Mein Fazit: Das Ende der gedankenlosen Bestellung
Die 3-Euro-Pauschale wird Temu und Shein nicht ruinieren. Beide Plattformen bauen ihre europäischen Lager längst massiv aus und verlagern das Geschäft dorthin, wo die Pauschale nicht greift. Für dich als Kunde ändert sich trotzdem etwas Grundlegendes: Der Impulskauf ohne Blick aufs Kleingedruckte wird teuer.
Und das ist erst der Anfang. Ab November 2026 plant die EU eine zusätzliche Bearbeitungsgebühr für Kleinsendungen, ab 2028 sollen reguläre Zollsätze für jedes Paket gelten – vom ersten Euro an.
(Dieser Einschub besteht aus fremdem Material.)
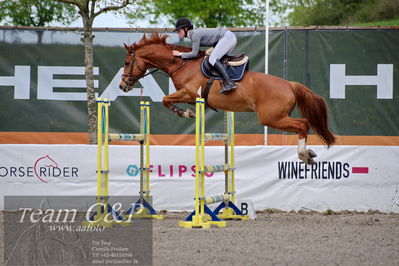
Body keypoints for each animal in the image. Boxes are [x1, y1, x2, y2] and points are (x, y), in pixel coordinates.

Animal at [119, 33, 334, 164]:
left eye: (127, 62)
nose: (122, 85)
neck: (181, 64)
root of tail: (290, 84)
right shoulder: (191, 96)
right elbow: (168, 100)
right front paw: (187, 111)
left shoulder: (190, 93)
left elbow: (166, 100)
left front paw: (186, 113)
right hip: (277, 116)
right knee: (303, 124)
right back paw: (308, 154)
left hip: (272, 117)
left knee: (302, 124)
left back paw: (304, 154)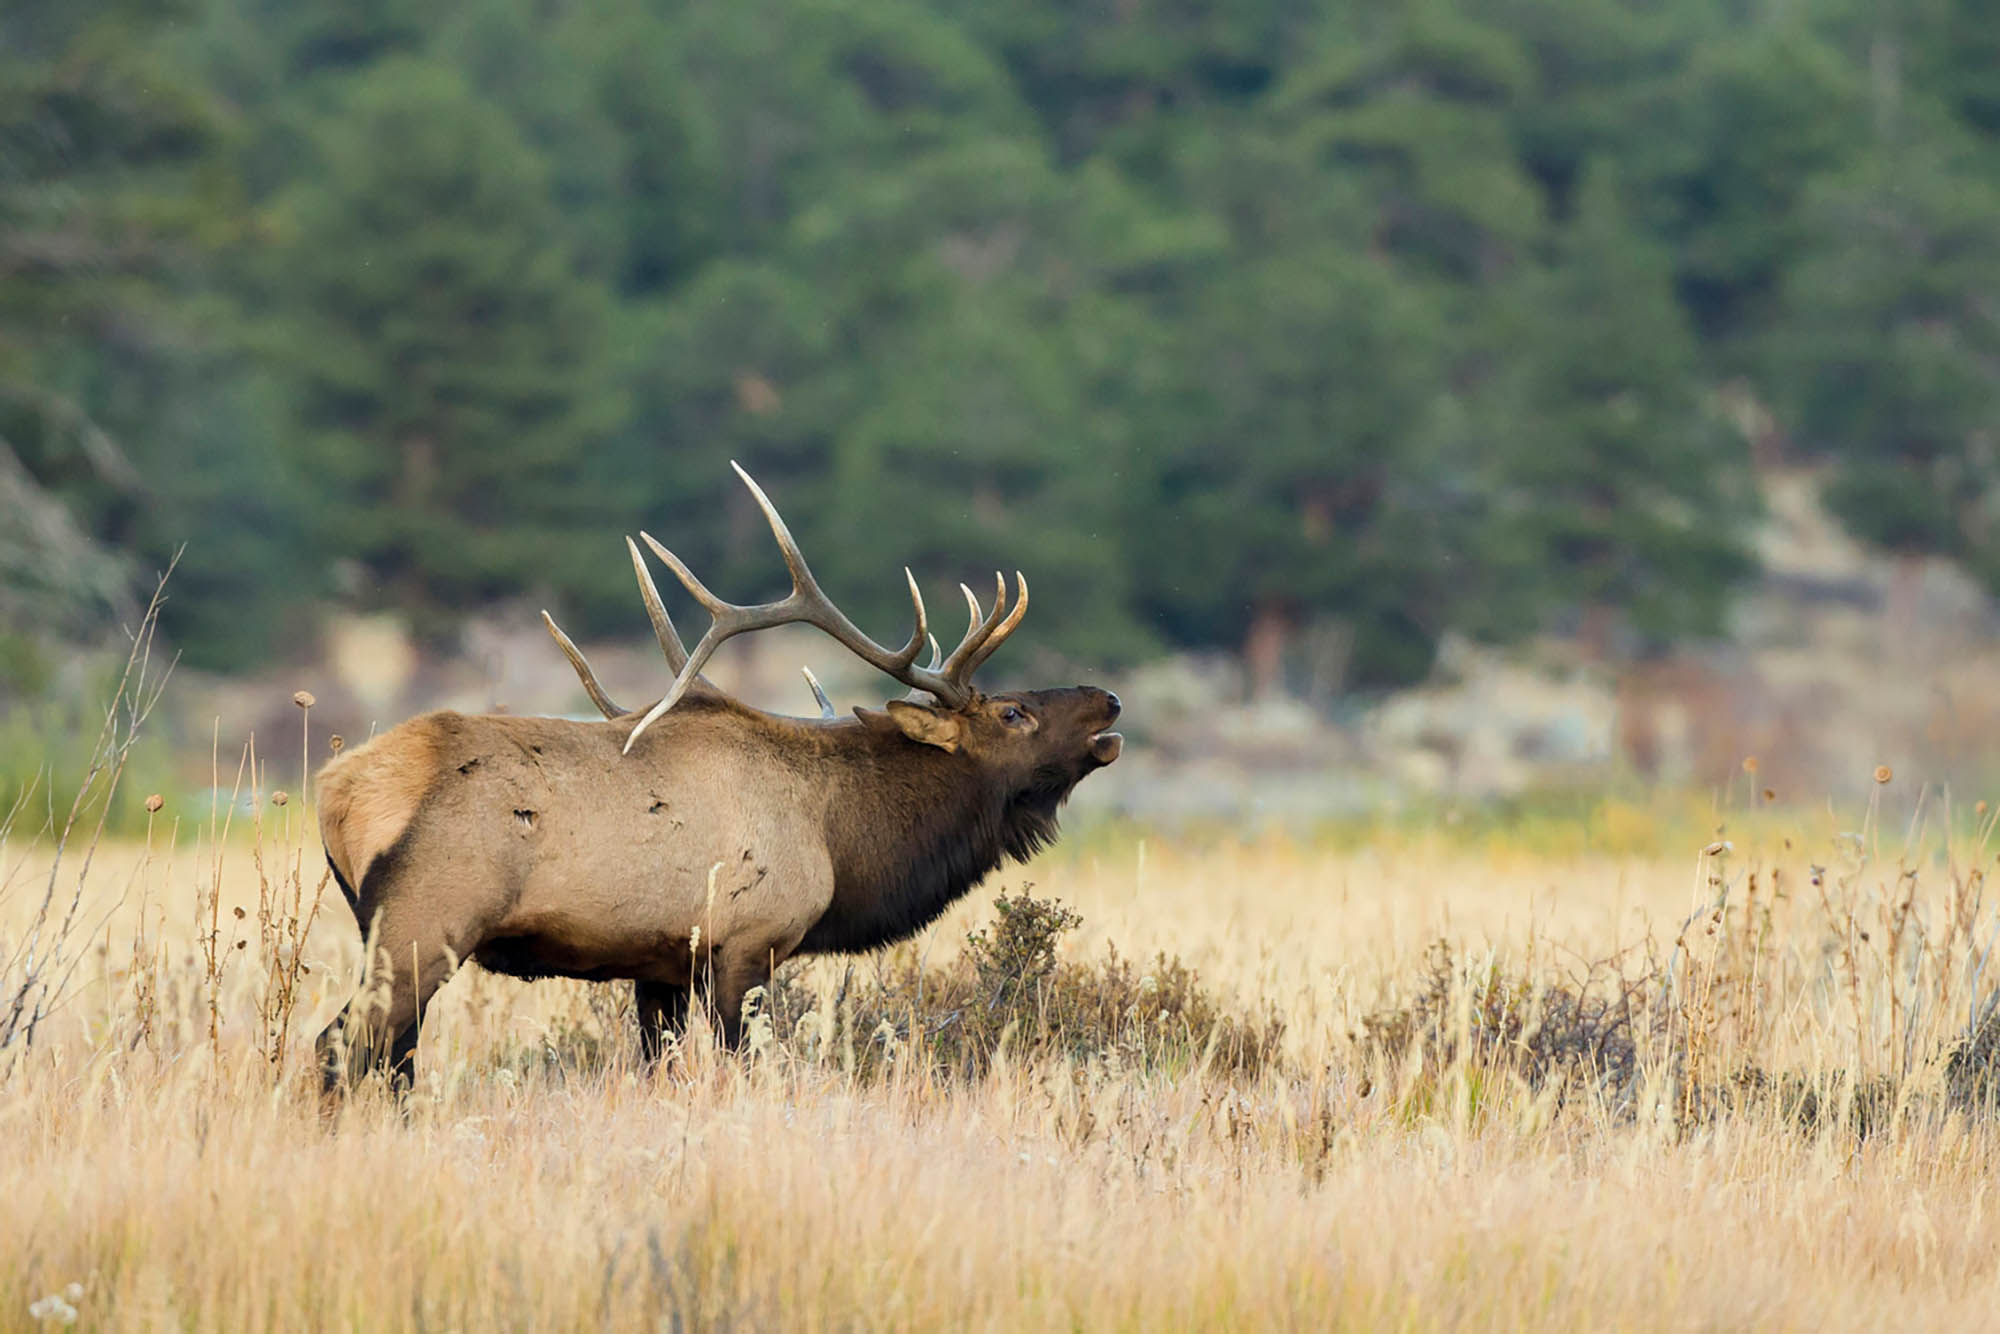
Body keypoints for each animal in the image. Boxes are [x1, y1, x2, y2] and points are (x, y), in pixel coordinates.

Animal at [314, 463, 1123, 1093]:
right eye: (1014, 712)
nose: (1109, 699)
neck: (841, 840)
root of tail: (336, 792)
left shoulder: (660, 966)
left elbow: (660, 1070)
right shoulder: (746, 944)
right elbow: (744, 1066)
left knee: (387, 1055)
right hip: (423, 923)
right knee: (345, 1044)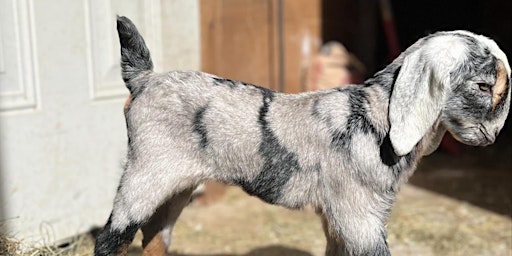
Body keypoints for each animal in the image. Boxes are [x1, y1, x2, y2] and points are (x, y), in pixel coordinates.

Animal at [94, 16, 510, 256]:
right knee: (110, 238)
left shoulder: (338, 217)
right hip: (145, 175)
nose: (492, 136)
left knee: (154, 239)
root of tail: (144, 80)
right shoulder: (360, 215)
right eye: (482, 85)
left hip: (176, 187)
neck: (378, 117)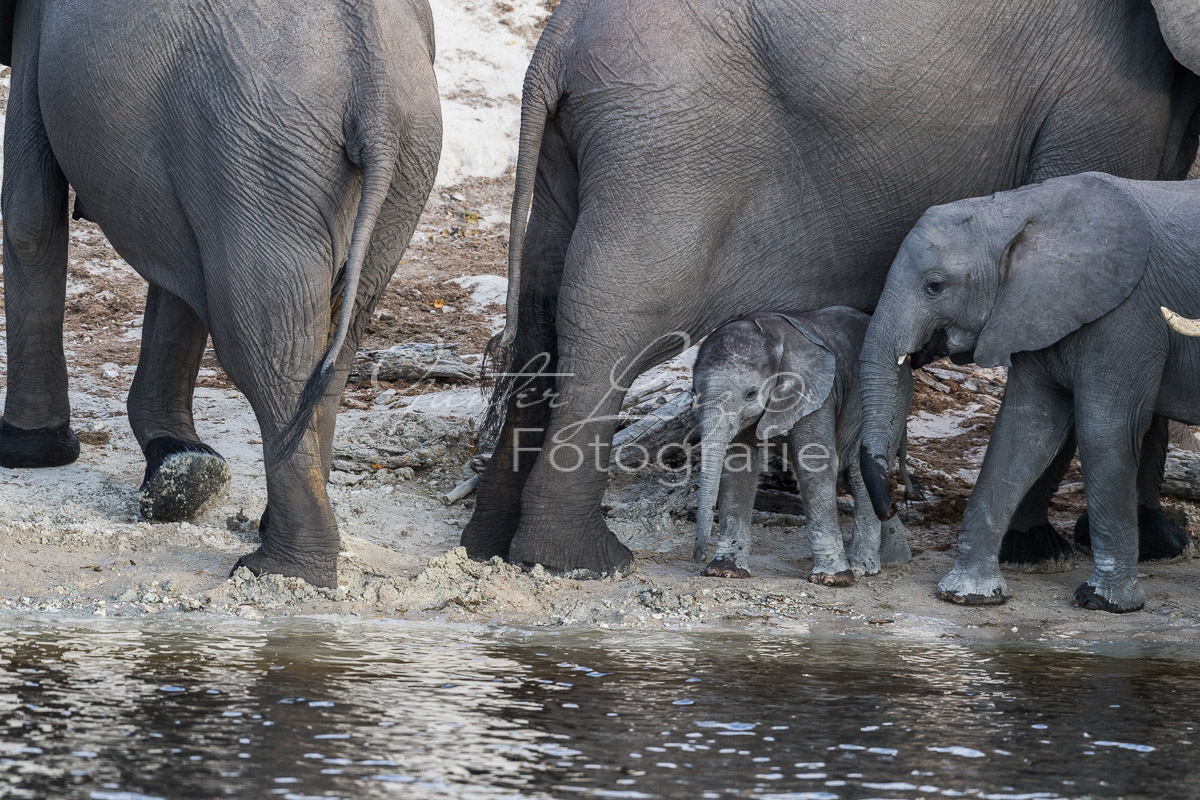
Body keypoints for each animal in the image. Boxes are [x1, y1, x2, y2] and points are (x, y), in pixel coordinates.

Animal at [0, 0, 441, 587]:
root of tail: (374, 90)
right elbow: (180, 274)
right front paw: (181, 466)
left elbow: (30, 214)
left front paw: (27, 452)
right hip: (397, 159)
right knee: (329, 343)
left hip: (260, 148)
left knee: (263, 342)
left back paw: (279, 570)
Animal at [691, 304, 912, 582]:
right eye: (693, 393)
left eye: (751, 394)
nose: (697, 556)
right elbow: (739, 467)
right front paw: (724, 571)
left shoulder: (817, 393)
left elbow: (815, 465)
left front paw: (833, 579)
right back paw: (891, 556)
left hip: (894, 399)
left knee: (857, 472)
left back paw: (861, 567)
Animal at [854, 173, 1200, 614]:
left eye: (934, 286)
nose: (894, 506)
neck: (1017, 210)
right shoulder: (1034, 311)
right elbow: (1024, 429)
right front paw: (966, 594)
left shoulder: (1129, 316)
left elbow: (1104, 431)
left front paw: (1102, 602)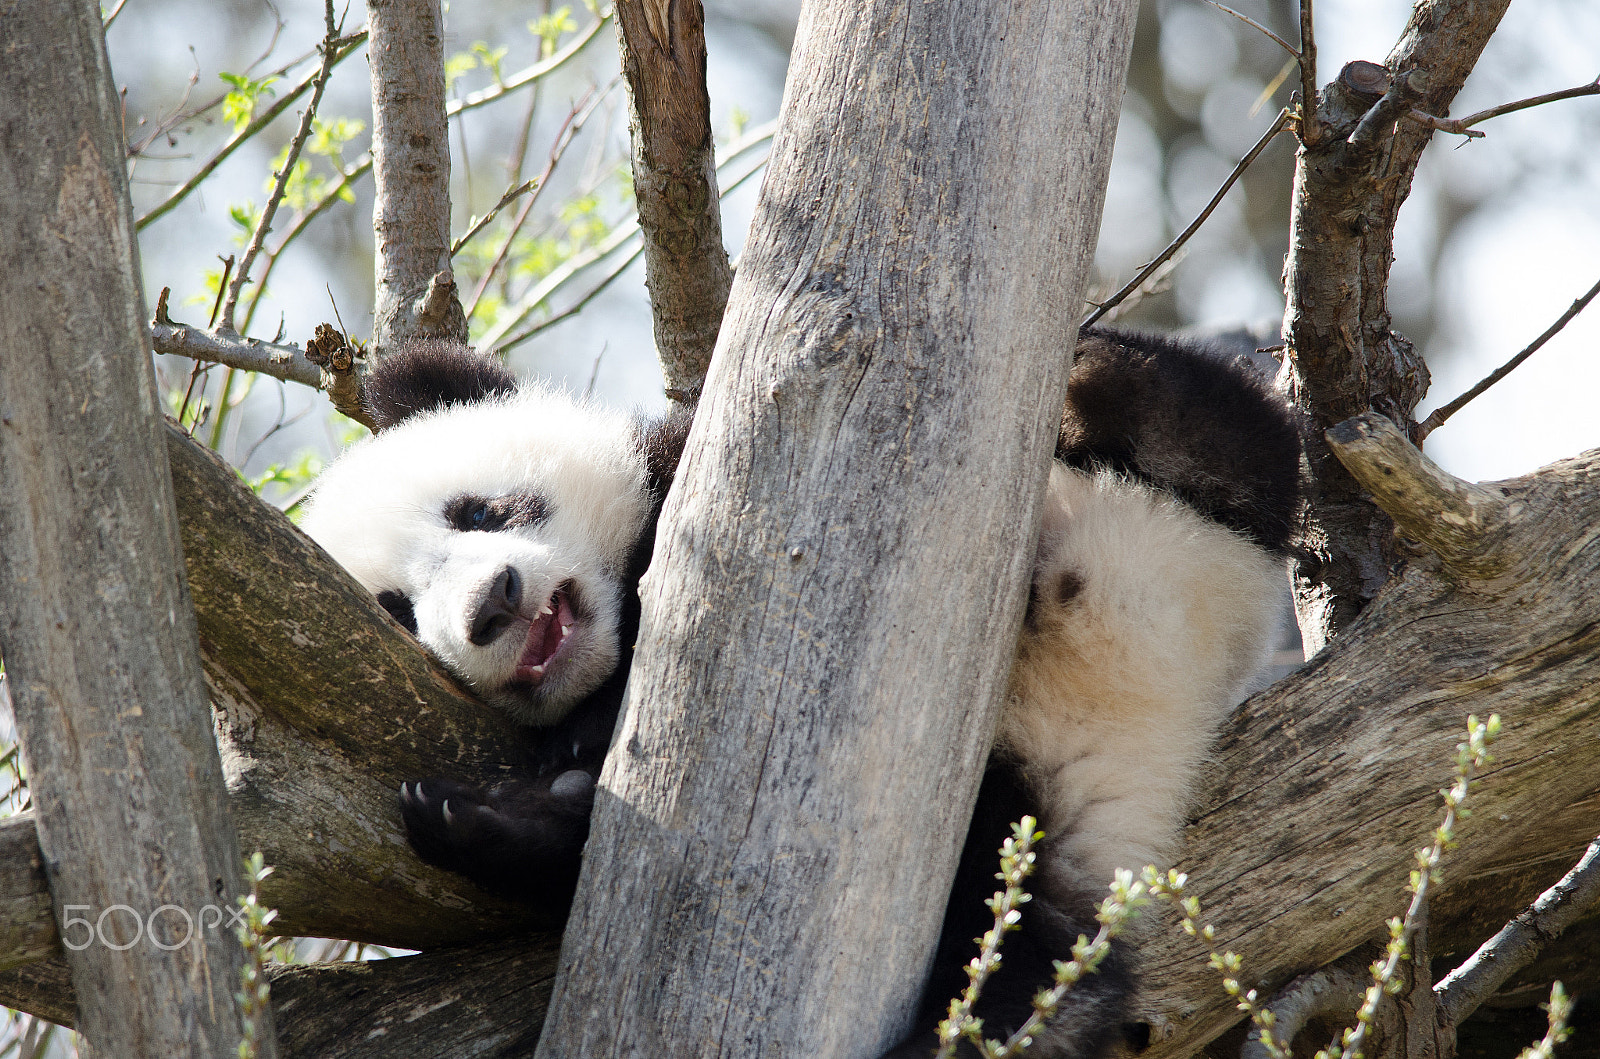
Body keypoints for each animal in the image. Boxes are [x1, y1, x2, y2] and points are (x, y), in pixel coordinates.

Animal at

Die Ära der zollfreien China-Schnäppchen läuft aus.
Meine Faustregel für die Übergangszeit: Prüfe den Versandort, bündle gleiche Artikel, vergleiche den Endpreis im Warenkorb – nicht den Lockpreis auf der Produktseite. Wer diese drei Punkte beachtet, bestellt bei Temu und Shein weiterhin günstig. Alle anderen zahlen drauf – drei Euro nach drei Euro nach drei Euro.